Moving to the James columns, we would expect to see a lot of entries:
And we are not disappointed:
- Battery E: 60 case shot and 50 canister for 3.80-inch James Rifles.
- Battery I: 64 shot, 320 shell, and 256 canister for 3.80-inch James Rifles.
- Battery L: 387 shot, 106 shell, and 19 canister for 3.80-inch James Rifles.
Then moving right, we have the Parrott columns:
Two batteries reporting Parrott rifles. And two reporting that inventor’s projectiles:
- Battery A: 145 shell, 47 case, and 65 canister for 10-pdr Parrotts.
- Battery H: 30 canister for 20-pdr Parrotts.
Well, we hope Battery H had more than a handful of canister rounds per gun.
Let us also break down the next page by section, starting with Schenkl:
One line, but noteworthy:
- Battery L: 356 shell for 3-inch rifles; 382 shell for 3.80-inch James.

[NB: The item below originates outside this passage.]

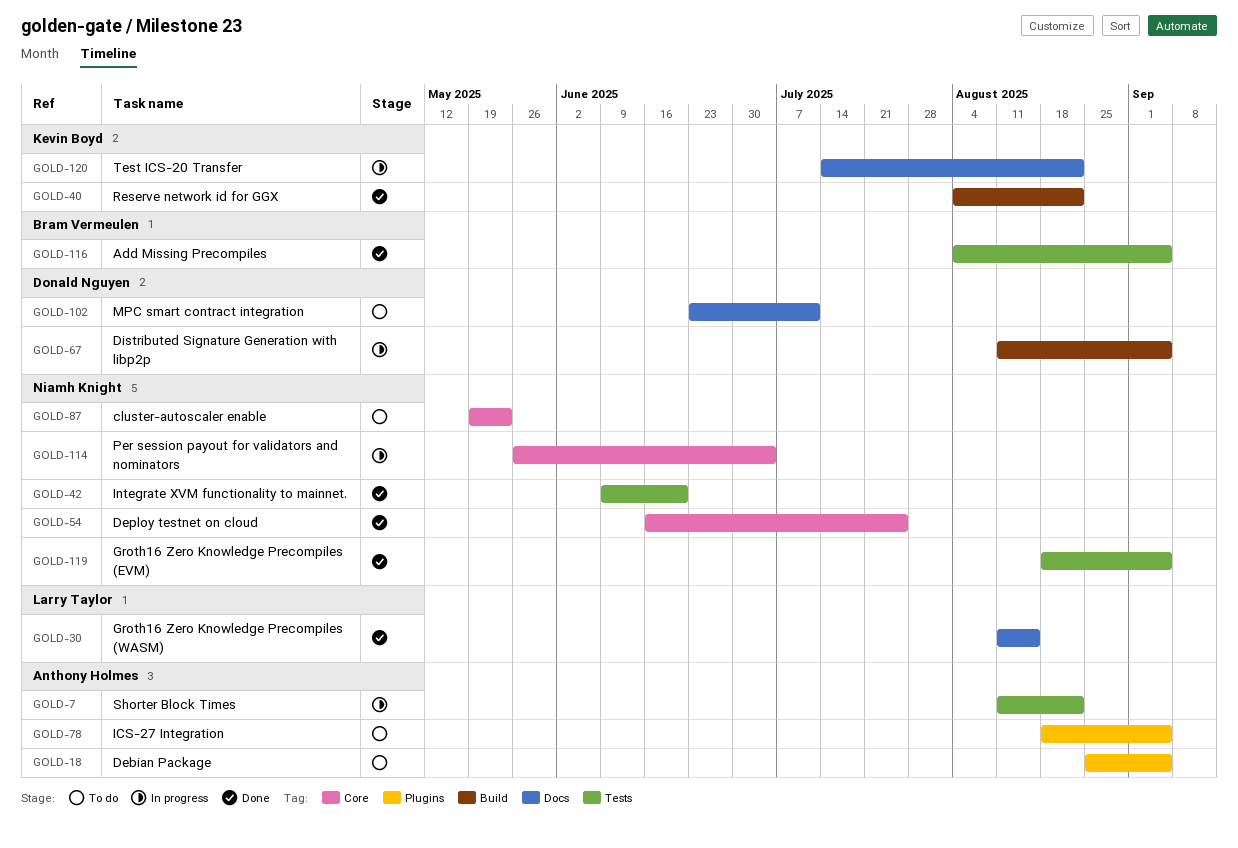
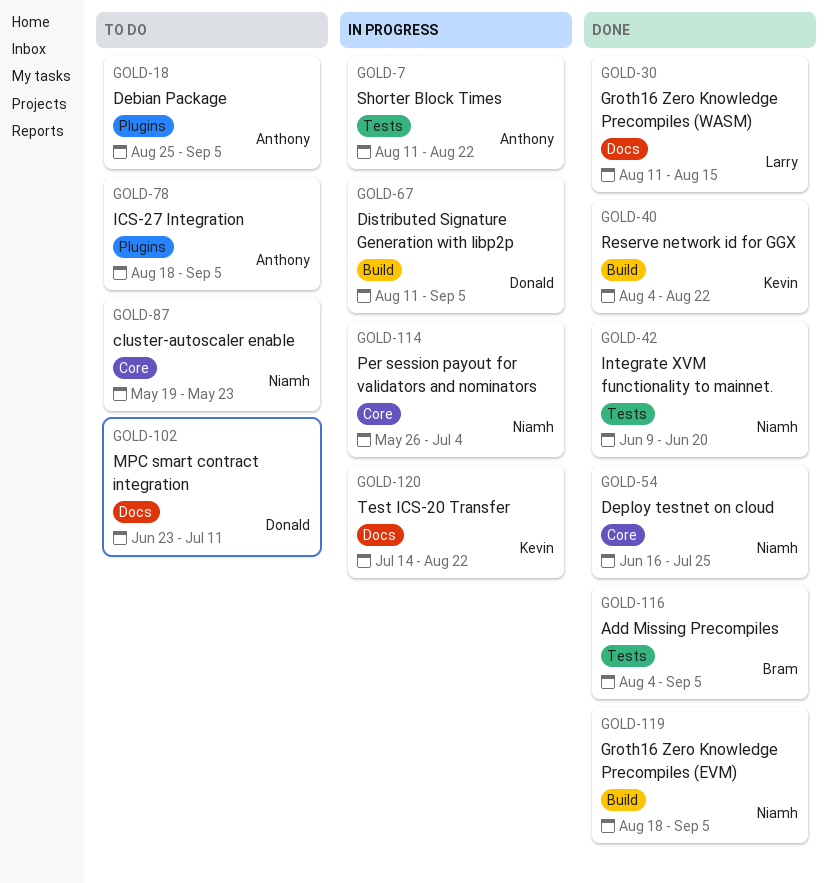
GOLD-119, label: Tests -> Build

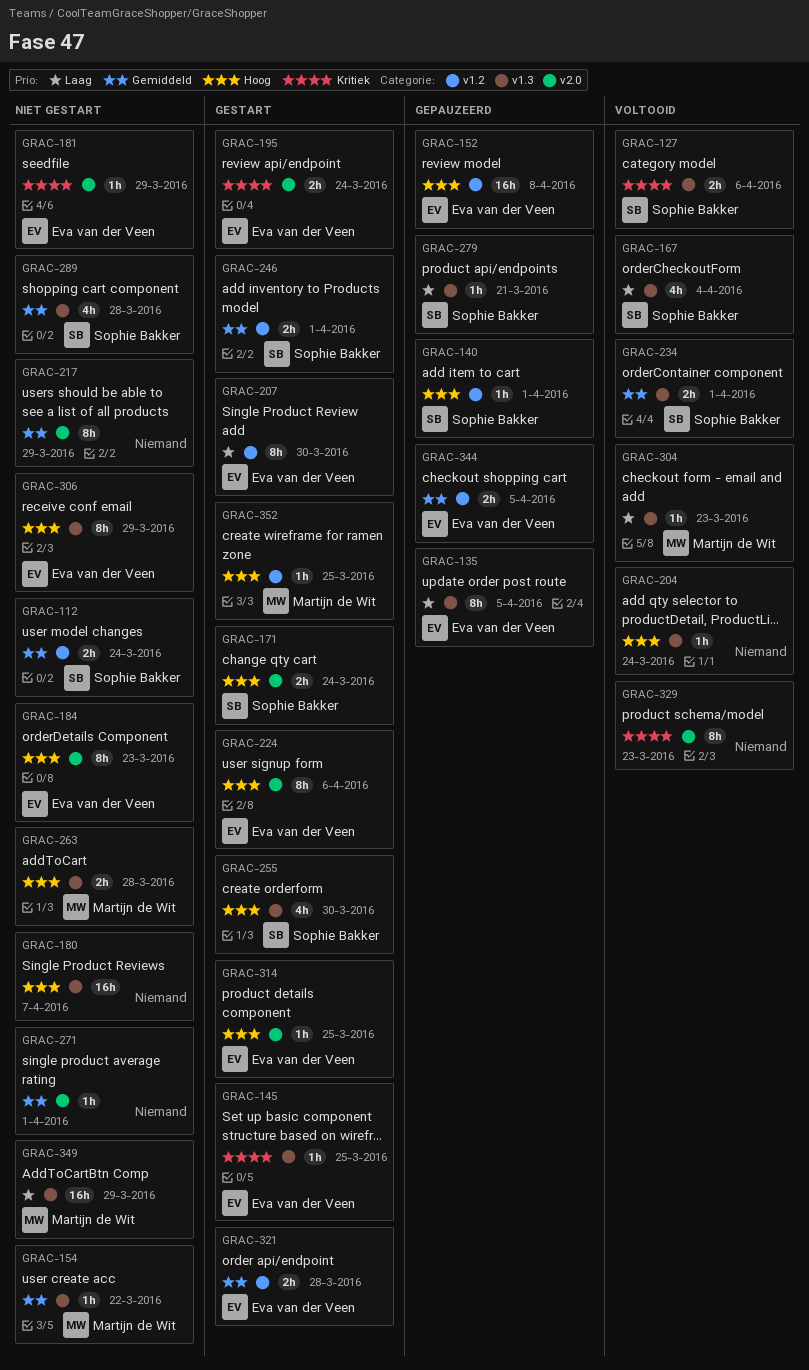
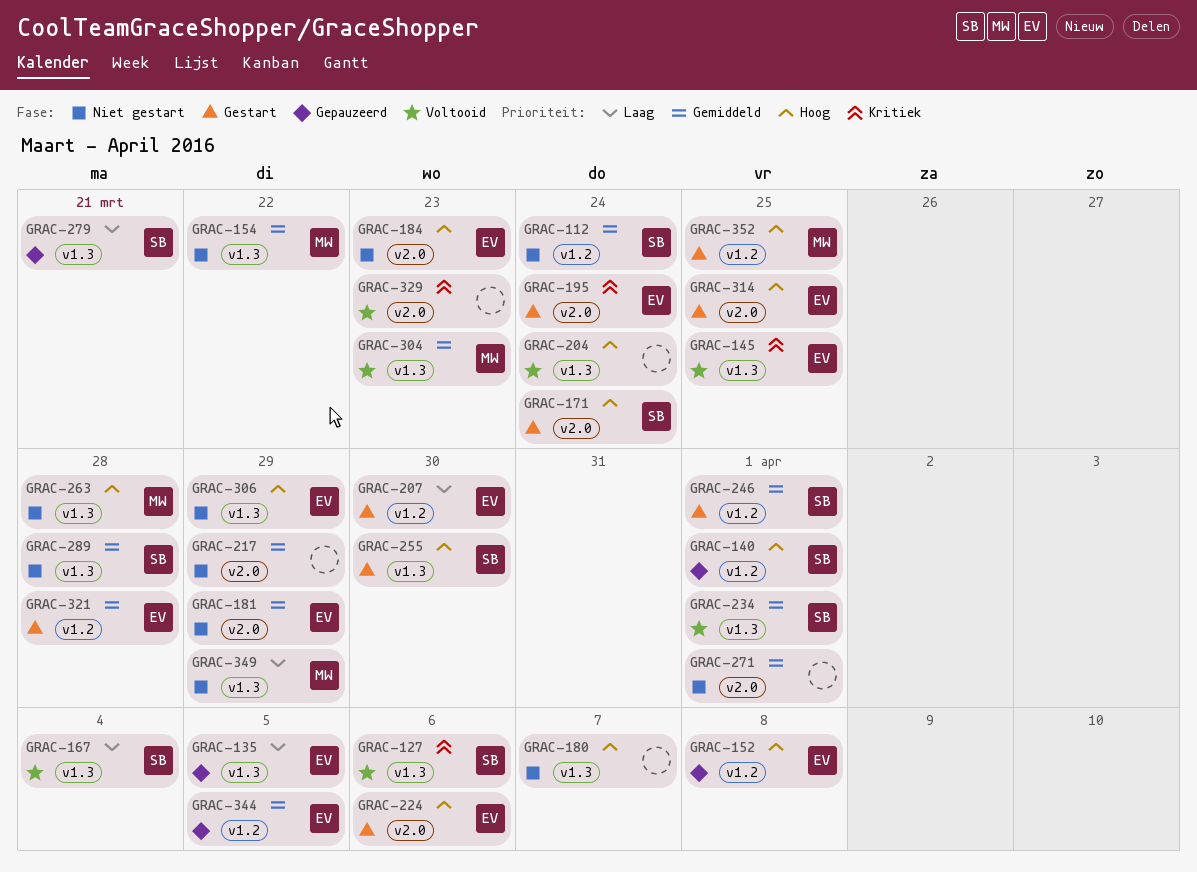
GRAC-145, status: Gestart -> Voltooid
GRAC-181, priority: Kritiek -> Gemiddeld
GRAC-304, priority: Laag -> Gemiddeld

Again, Battery L reporting a rather substantial number of 3-inch projectiles.
We often associate Tatham canister with James rifles:
Two batteries reporting:
- Battery H: 40 canister for 3.67-inch rifle.
- Battery L: 268 canister for 3.80-inch James Rifle.
Yes, 20-pdr Parrotts were 3.67-inch bore. So are we to believe that Battery H, there at Vicksburg, only had seventy rounds of canister… and nothing else?
Moving to the small arms columns, the 1st Illinois remains defiant to this transcriber:
Like a canister blast, there’s a lot of scatter here:
- Battery A: Three Army revolvers, forty-three Navy revolvers, and four horse artillery sabers.
- Battery B: Seventeen Navy revolvers and five cavalry sabers.
- Battery C: Ten Army revolvers, nine Navy revolvers, and thirteen cavalry sabers.
- Battery E: Ten cavalry sabers.
- Battery I: Eleven Navy revolvers and three cavalry sabers.
- Battery K: Twenty breechloading carbines and ninety-seven cavalry sabers.
- Battery L: Seventeen muzzle-loading carbines, twenty-eight Army revolvers and 148 cavalry sabers.
Noteworthy for their absence is Battery H. But I guess if you are pushing around a 20-pdr Parrott, small arms are an encumbrance. Notice also the entries, generic though it be, for breechloading and muzzle-loading carbines. As discussed at length in earlier posts, many times the small arms allocations for the batteries reflected additional duties, such as providing security and details for patrols, at remote posts.
Lengthy… but interesting… that’s the summary for the 1st Illinois Artillery, giving a “sort of” picture for June 1863.